ParseCNV2 is the direct evolution from its predecessor, ParseCNV [5], which was developed in 2008 and has been continuously maintained. It was the first known CNV association tool that incorporates quality metrices to help users filter for high confidence associations accounting for factors such as CNV overlapping regions, probe intensities and the number of probes supporting each CNV (Fig. 1C). It is also worth mentioning that ParseCNV2 has been developed by the same creators of PennCNV [6], a CNV detection software that accurately detects CNVs at high-resolution through a Hidden Markov Model-based approach from SNP genotyping data by incorporating the global signal intensity at each SNP (logR ratio), adjacent SNP distance and allele specific intensity (B allele frequency). Unlike many tools at the time, PennCNV applied a “six-state” definition which was originally pioneered by QuantiSNP [7] to provide a more precise description of each CNV event ranging from deletions, copy neutral Loss-of-Heterozygosity to duplications. The tool’s remarkable performance has supported approximately 2,000 publications in peer reviewed journals indexed in Pubmed, which use PennCNV as a genesis for further software expansion and CNV association studies, conducting case or case-control discoveries across human diseases. These include large-scale studies that implicated rare recurrent CNVs for multiple traits including autism [8], congenital heart disease [9], kidney and urinary tract malformations [10] and many others. While ParseCNV2 does not provide new improved CNV calling algorithms, which are highly needed especially for other forms of SVs detectable from either markers hybridization signals (microarrays) or sequencing data, it focuses on the filtering, cleaning, merging and association testing in CNV dataset, thus solving a myriad of technical problems and offering a robust framework for defining CNV regions and providing a powerful set of statistical tests for associations.
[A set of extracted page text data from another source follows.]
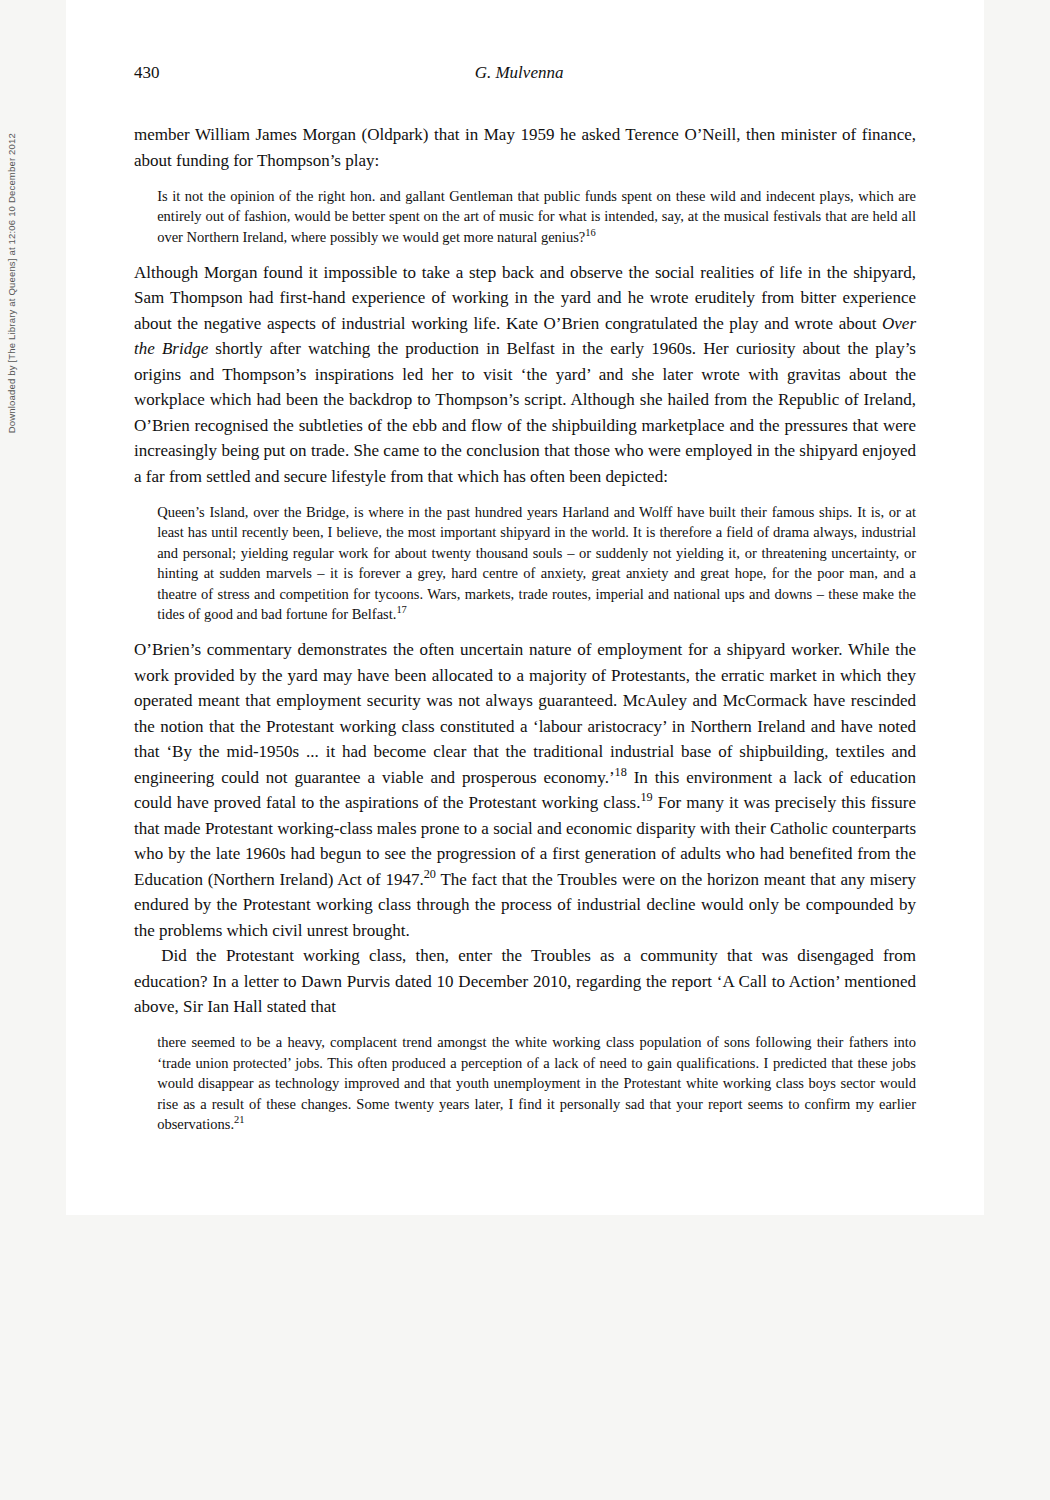Downloaded by [The Library at Queens] at 12:06 10 December 2012
430 G. Mulvenna
member William James Morgan (Oldpark) that in May 1959 he asked Terence O’Neill, then minister of finance, about funding for Thompson’s play:
Is it not the opinion of the right hon. and gallant Gentleman that public funds spent on these wild and indecent plays, which are entirely out of fashion, would be better spent on the art of music for what is intended, say, at the musical festivals that are held all over Northern Ireland, where possibly we would get more natural genius?16
Although Morgan found it impossible to take a step back and observe the social realities of life in the shipyard, Sam Thompson had first-hand experience of working in the yard and he wrote eruditely from bitter experience about the negative aspects of industrial working life. Kate O’Brien congratulated the play and wrote about Over the Bridge shortly after watching the production in Belfast in the early 1960s. Her curiosity about the play’s origins and Thompson’s inspirations led her to visit ‘the yard’ and she later wrote with gravitas about the workplace which had been the backdrop to Thompson’s script. Although she hailed from the Republic of Ireland, O’Brien recognised the subtleties of the ebb and flow of the shipbuilding marketplace and the pressures that were increasingly being put on trade. She came to the conclusion that those who were employed in the shipyard enjoyed a far from settled and secure lifestyle from that which has often been depicted:
Queen’s Island, over the Bridge, is where in the past hundred years Harland and Wolff have built their famous ships. It is, or at least has until recently been, I believe, the most important shipyard in the world. It is therefore a field of drama always, industrial and personal; yielding regular work for about twenty thousand souls – or suddenly not yielding it, or threatening uncertainty, or hinting at sudden marvels – it is forever a grey, hard centre of anxiety, great anxiety and great hope, for the poor man, and a theatre of stress and competition for tycoons. Wars, markets, trade routes, imperial and national ups and downs – these make the tides of good and bad fortune for Belfast.17
O’Brien’s commentary demonstrates the often uncertain nature of employment for a shipyard worker. While the work provided by the yard may have been allocated to a majority of Protestants, the erratic market in which they operated meant that employment security was not always guaranteed. McAuley and McCormack have rescinded the notion that the Protestant working class constituted a ‘labour aristocracy’ in Northern Ireland and have noted that ‘By the mid-1950s ... it had become clear that the traditional industrial base of shipbuilding, textiles and engineering could not guarantee a viable and prosperous economy.’18 In this environment a lack of education could have proved fatal to the aspirations of the Protestant working class.19 For many it was precisely this fissure that made Protestant working-class males prone to a social and economic disparity with their Catholic counterparts who by the late 1960s had begun to see the progression of a first generation of adults who had benefited from the Education (Northern Ireland) Act of 1947.20 The fact that the Troubles were on the horizon meant that any misery endured by the Protestant working class through the process of industrial decline would only be compounded by the problems which civil unrest brought.
Did the Protestant working class, then, enter the Troubles as a community that was disengaged from education? In a letter to Dawn Purvis dated 10 December 2010, regarding the report ‘A Call to Action’ mentioned above, Sir Ian Hall stated that
there seemed to be a heavy, complacent trend amongst the white working class population of sons following their fathers into ‘trade union protected’ jobs. This often produced a perception of a lack of need to gain qualifications. I predicted that these jobs would disappear as technology improved and that youth unemployment in the Protestant white working class boys sector would rise as a result of these changes. Some twenty years later, I find it personally sad that your report seems to confirm my earlier observations.21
In summary, the recent unprecedented technology advances allowing cost-effective and accurate deep sequencing of human genomes is opening new venues and resolution in size, complexity and allelic frequency for structural variants analysis. This rapid evolution meets with challenges in integration of structural variants generated using different technologies and from different populations, requiring significant efforts in software development. The future of CNV association tools will therefore require easy-to-use bioinformatic platforms that integrate array-derived and sequencing-derived data with efficient curation on all input data. ParseCNV2 is an example of a much-needed effort towards the development of methods that are geared for dataset harmonization and association analyses using datasets from legacy and present technologies.